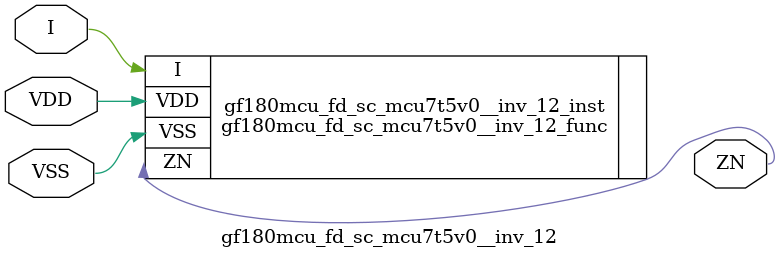
<source format=v>

module gf180mcu_fd_sc_mcu7t5v0__inv_12( I, ZN, VDD, VSS );
input I;
inout VDD, VSS;
output ZN;

   `ifdef FUNCTIONAL  //  functional //

	gf180mcu_fd_sc_mcu7t5v0__inv_12_func gf180mcu_fd_sc_mcu7t5v0__inv_12_behav_inst(.I(I),.ZN(ZN),.VDD(VDD),.VSS(VSS));

   `else

	gf180mcu_fd_sc_mcu7t5v0__inv_12_func gf180mcu_fd_sc_mcu7t5v0__inv_12_inst(.I(I),.ZN(ZN),.VDD(VDD),.VSS(VSS));

	// spec_gates_begin


	// spec_gates_end



   specify

	// specify_block_begin

	// comb arc I --> ZN
	 (I => ZN) = (1.0,1.0);

	// specify_block_end

   endspecify

   `endif

endmodule

</source>
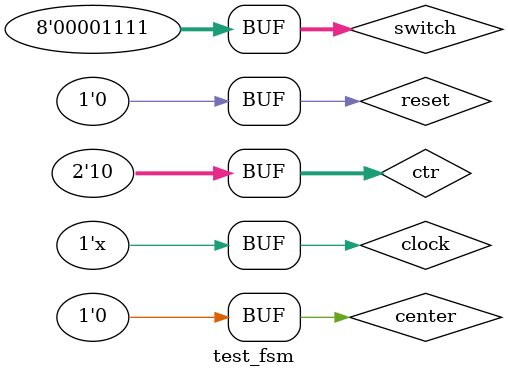
<source format=v>
`timescale 1ns / 1ps


module test_fsm;

	// Inputs
	reg clock;
	reg [7:0] switch;
	reg center;
	reg reset;
	reg [1:0] ctr;

	// Outputs
	wire [7:0] led;
	wire equal;

	// Instantiate the Unit Under Test (UUT)
	fsm uut (
		.clock(clock), 
		.switch(switch), 
		.led(led), 
		.center(center), 
		.reset(reset), 
		.ctr(ctr),
		.equal(equal)
	);

	initial begin
		// Initialize Inputs
		clock = 0;
		switch = 0;
		center = 0;
		reset = 0;
		ctr = 0;

		// Wait 100 ns for global reset to finish
		#100;
        
		// Add stimulus here
		switch <= 8'b00001111;
		ctr <= 1;
		center <= 1;
		#10;
		center <= 0;
		#390;
		switch <= 8'b00101010;
		ctr <= 2;
		center <= 1;
		#10;
		center <= 0;
		#990;
		reset <= 1;
		#10;
		reset <= 0;
		#10;
		switch <= 8'b00001111;
		ctr <= 1;
		center <= 1;
		#10;
		center <= 0;
		#390;
		switch <= 8'b00001111;
		ctr <= 2;
		center <= 1;
		#10;
		center <= 0;
		#990;
		
		
		
		

	end
	
	always #5 begin
		clock = ~clock;
	end
      
endmodule


</source>
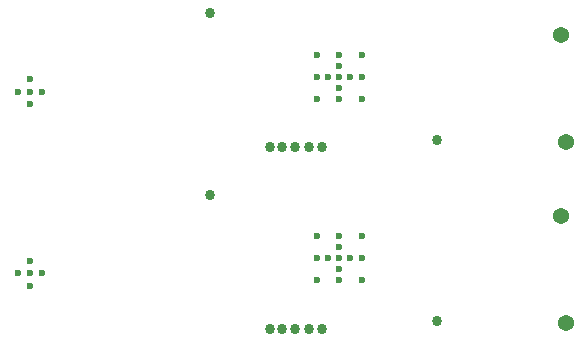
<source format=gbs>
G04*
G04 #@! TF.GenerationSoftware,Altium Limited,Altium Designer,19.1.9 (167)*
G04*
G04 Layer_Color=16711935*
%FSLAX24Y24*%
%MOIN*%
G70*
G01*
G75*
%ADD51C,0.0236*%
%ADD92C,0.0339*%
%ADD93C,0.0539*%
D51*
X16247Y8205D02*
D03*
X15834D02*
D03*
X16661D02*
D03*
X16247Y7792D02*
D03*
Y8619D02*
D03*
X27300Y9451D02*
D03*
Y8713D02*
D03*
Y7975D02*
D03*
X26931Y8713D02*
D03*
X26562Y9451D02*
D03*
Y9082D02*
D03*
Y8713D02*
D03*
Y8344D02*
D03*
Y7975D02*
D03*
X26193Y8713D02*
D03*
X25824Y9451D02*
D03*
Y8713D02*
D03*
Y7975D02*
D03*
X16247Y2155D02*
D03*
X15834D02*
D03*
X16661D02*
D03*
X16247Y1742D02*
D03*
Y2569D02*
D03*
X27300Y3401D02*
D03*
Y2663D02*
D03*
Y1925D02*
D03*
X26931Y2663D02*
D03*
X26562Y3401D02*
D03*
Y3032D02*
D03*
Y2663D02*
D03*
Y2294D02*
D03*
Y1925D02*
D03*
X26193Y2663D02*
D03*
X25824Y3401D02*
D03*
Y2663D02*
D03*
Y1925D02*
D03*
D92*
X25080Y6360D02*
D03*
X25970D02*
D03*
X24260D02*
D03*
X24650D02*
D03*
X29820Y6610D02*
D03*
X25565Y6360D02*
D03*
X22265Y10825D02*
D03*
X25080Y310D02*
D03*
X25970D02*
D03*
X24260D02*
D03*
X24650D02*
D03*
X29820Y560D02*
D03*
X25565Y310D02*
D03*
X22265Y4775D02*
D03*
D93*
X34110Y6540D02*
D03*
X33950Y10110D02*
D03*
X34110Y490D02*
D03*
X33950Y4060D02*
D03*
M02*

</source>
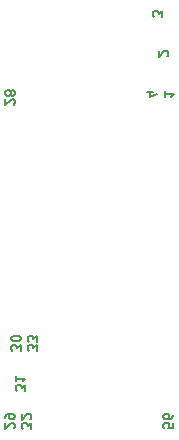
<source format=gbr>
%TF.GenerationSoftware,KiCad,Pcbnew,(6.0.7-1)-1*%
%TF.CreationDate,2022-08-23T13:11:12-05:00*%
%TF.ProjectId,NR1B-ST56,4e523142-2d53-4543-9536-2e6b69636164,rev?*%
%TF.SameCoordinates,Original*%
%TF.FileFunction,Legend,Bot*%
%TF.FilePolarity,Positive*%
%FSLAX46Y46*%
G04 Gerber Fmt 4.6, Leading zero omitted, Abs format (unit mm)*
G04 Created by KiCad (PCBNEW (6.0.7-1)-1) date 2022-08-23 13:11:12*
%MOMM*%
%LPD*%
G01*
G04 APERTURE LIST*
%ADD10C,0.150000*%
G04 APERTURE END LIST*
D10*
%TO.C,U1*%
X204972170Y-134416877D02*
X204438837Y-134416877D01*
X205276932Y-134607353D02*
X204705503Y-134797829D01*
X204705503Y-134302591D01*
X206638837Y-162459734D02*
X206638837Y-162840686D01*
X206257884Y-162878781D01*
X206295980Y-162840686D01*
X206334075Y-162764496D01*
X206334075Y-162574019D01*
X206295980Y-162497829D01*
X206257884Y-162459734D01*
X206181694Y-162421638D01*
X205991218Y-162421638D01*
X205915027Y-162459734D01*
X205876932Y-162497829D01*
X205838837Y-162574019D01*
X205838837Y-162764496D01*
X205876932Y-162840686D01*
X205915027Y-162878781D01*
X206638837Y-161735924D02*
X206638837Y-161888305D01*
X206600742Y-161964496D01*
X206562646Y-162002591D01*
X206448361Y-162078781D01*
X206295980Y-162116877D01*
X205991218Y-162116877D01*
X205915027Y-162078781D01*
X205876932Y-162040686D01*
X205838837Y-161964496D01*
X205838837Y-161812115D01*
X205876932Y-161735924D01*
X205915027Y-161697829D01*
X205991218Y-161659734D01*
X206181694Y-161659734D01*
X206257884Y-161697829D01*
X206295980Y-161735924D01*
X206334075Y-161812115D01*
X206334075Y-161964496D01*
X206295980Y-162040686D01*
X206257884Y-162078781D01*
X206181694Y-162116877D01*
X194138837Y-159716877D02*
X194138837Y-159221638D01*
X193834075Y-159488305D01*
X193834075Y-159374019D01*
X193795980Y-159297829D01*
X193757884Y-159259734D01*
X193681694Y-159221638D01*
X193491218Y-159221638D01*
X193415027Y-159259734D01*
X193376932Y-159297829D01*
X193338837Y-159374019D01*
X193338837Y-159602591D01*
X193376932Y-159678781D01*
X193415027Y-159716877D01*
X193338837Y-158459734D02*
X193338837Y-158916877D01*
X193338837Y-158688305D02*
X194138837Y-158688305D01*
X194024551Y-158764496D01*
X193948361Y-158840686D01*
X193910265Y-158916877D01*
X193162646Y-135478781D02*
X193200742Y-135440686D01*
X193238837Y-135364496D01*
X193238837Y-135174019D01*
X193200742Y-135097829D01*
X193162646Y-135059734D01*
X193086456Y-135021638D01*
X193010265Y-135021638D01*
X192895980Y-135059734D01*
X192438837Y-135516877D01*
X192438837Y-135021638D01*
X192895980Y-134564496D02*
X192934075Y-134640686D01*
X192972170Y-134678781D01*
X193048361Y-134716877D01*
X193086456Y-134716877D01*
X193162646Y-134678781D01*
X193200742Y-134640686D01*
X193238837Y-134564496D01*
X193238837Y-134412115D01*
X193200742Y-134335924D01*
X193162646Y-134297829D01*
X193086456Y-134259734D01*
X193048361Y-134259734D01*
X192972170Y-134297829D01*
X192934075Y-134335924D01*
X192895980Y-134412115D01*
X192895980Y-134564496D01*
X192857884Y-134640686D01*
X192819789Y-134678781D01*
X192743599Y-134716877D01*
X192591218Y-134716877D01*
X192515027Y-134678781D01*
X192476932Y-134640686D01*
X192438837Y-134564496D01*
X192438837Y-134412115D01*
X192476932Y-134335924D01*
X192515027Y-134297829D01*
X192591218Y-134259734D01*
X192743599Y-134259734D01*
X192819789Y-134297829D01*
X192857884Y-134335924D01*
X192895980Y-134412115D01*
X206162646Y-131397829D02*
X206200742Y-131359734D01*
X206238837Y-131283543D01*
X206238837Y-131093067D01*
X206200742Y-131016877D01*
X206162646Y-130978781D01*
X206086456Y-130940686D01*
X206010265Y-130940686D01*
X205895980Y-130978781D01*
X205438837Y-131435924D01*
X205438837Y-130940686D01*
X193162646Y-162878781D02*
X193200742Y-162840686D01*
X193238837Y-162764496D01*
X193238837Y-162574019D01*
X193200742Y-162497829D01*
X193162646Y-162459734D01*
X193086456Y-162421638D01*
X193010265Y-162421638D01*
X192895980Y-162459734D01*
X192438837Y-162916877D01*
X192438837Y-162421638D01*
X192438837Y-162040686D02*
X192438837Y-161888305D01*
X192476932Y-161812115D01*
X192515027Y-161774019D01*
X192629313Y-161697829D01*
X192781694Y-161659734D01*
X193086456Y-161659734D01*
X193162646Y-161697829D01*
X193200742Y-161735924D01*
X193238837Y-161812115D01*
X193238837Y-161964496D01*
X193200742Y-162040686D01*
X193162646Y-162078781D01*
X193086456Y-162116877D01*
X192895980Y-162116877D01*
X192819789Y-162078781D01*
X192781694Y-162040686D01*
X192743599Y-161964496D01*
X192743599Y-161812115D01*
X192781694Y-161735924D01*
X192819789Y-161697829D01*
X192895980Y-161659734D01*
X193738837Y-156316877D02*
X193738837Y-155821638D01*
X193434075Y-156088305D01*
X193434075Y-155974019D01*
X193395980Y-155897829D01*
X193357884Y-155859734D01*
X193281694Y-155821638D01*
X193091218Y-155821638D01*
X193015027Y-155859734D01*
X192976932Y-155897829D01*
X192938837Y-155974019D01*
X192938837Y-156202591D01*
X192976932Y-156278781D01*
X193015027Y-156316877D01*
X193738837Y-155326400D02*
X193738837Y-155250210D01*
X193700742Y-155174019D01*
X193662646Y-155135924D01*
X193586456Y-155097829D01*
X193434075Y-155059734D01*
X193243599Y-155059734D01*
X193091218Y-155097829D01*
X193015027Y-155135924D01*
X192976932Y-155174019D01*
X192938837Y-155250210D01*
X192938837Y-155326400D01*
X192976932Y-155402591D01*
X193015027Y-155440686D01*
X193091218Y-155478781D01*
X193243599Y-155516877D01*
X193434075Y-155516877D01*
X193586456Y-155478781D01*
X193662646Y-155440686D01*
X193700742Y-155402591D01*
X193738837Y-155326400D01*
X195138837Y-156316877D02*
X195138837Y-155821638D01*
X194834075Y-156088305D01*
X194834075Y-155974019D01*
X194795980Y-155897829D01*
X194757884Y-155859734D01*
X194681694Y-155821638D01*
X194491218Y-155821638D01*
X194415027Y-155859734D01*
X194376932Y-155897829D01*
X194338837Y-155974019D01*
X194338837Y-156202591D01*
X194376932Y-156278781D01*
X194415027Y-156316877D01*
X195138837Y-155554972D02*
X195138837Y-155059734D01*
X194834075Y-155326400D01*
X194834075Y-155212115D01*
X194795980Y-155135924D01*
X194757884Y-155097829D01*
X194681694Y-155059734D01*
X194491218Y-155059734D01*
X194415027Y-155097829D01*
X194376932Y-155135924D01*
X194338837Y-155212115D01*
X194338837Y-155440686D01*
X194376932Y-155516877D01*
X194415027Y-155554972D01*
X194638837Y-162916877D02*
X194638837Y-162421638D01*
X194334075Y-162688305D01*
X194334075Y-162574019D01*
X194295980Y-162497829D01*
X194257884Y-162459734D01*
X194181694Y-162421638D01*
X193991218Y-162421638D01*
X193915027Y-162459734D01*
X193876932Y-162497829D01*
X193838837Y-162574019D01*
X193838837Y-162802591D01*
X193876932Y-162878781D01*
X193915027Y-162916877D01*
X194562646Y-162116877D02*
X194600742Y-162078781D01*
X194638837Y-162002591D01*
X194638837Y-161812115D01*
X194600742Y-161735924D01*
X194562646Y-161697829D01*
X194486456Y-161659734D01*
X194410265Y-161659734D01*
X194295980Y-161697829D01*
X193838837Y-162154972D01*
X193838837Y-161659734D01*
X205938837Y-134340686D02*
X205938837Y-134797829D01*
X205938837Y-134569258D02*
X206738837Y-134569258D01*
X206624551Y-134645448D01*
X206548361Y-134721638D01*
X206510265Y-134797829D01*
X205738837Y-128035924D02*
X205738837Y-127540686D01*
X205434075Y-127807353D01*
X205434075Y-127693067D01*
X205395980Y-127616877D01*
X205357884Y-127578781D01*
X205281694Y-127540686D01*
X205091218Y-127540686D01*
X205015027Y-127578781D01*
X204976932Y-127616877D01*
X204938837Y-127693067D01*
X204938837Y-127921638D01*
X204976932Y-127997829D01*
X205015027Y-128035924D01*
%TD*%
M02*

</source>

——

• TASK ITEM: In the listing above, locate the line containing "X192438837Y-162421638D01*" and the line containing "X193086456Y-162116877D01*", then transcribe both and every line between them verbatim.

• EXPECTED OUTPUT:
X192438837Y-162421638D01*
X192438837Y-162040686D02*
X192438837Y-161888305D01*
X192476932Y-161812115D01*
X192515027Y-161774019D01*
X192629313Y-161697829D01*
X192781694Y-161659734D01*
X193086456Y-161659734D01*
X193162646Y-161697829D01*
X193200742Y-161735924D01*
X193238837Y-161812115D01*
X193238837Y-161964496D01*
X193200742Y-162040686D01*
X193162646Y-162078781D01*
X193086456Y-162116877D01*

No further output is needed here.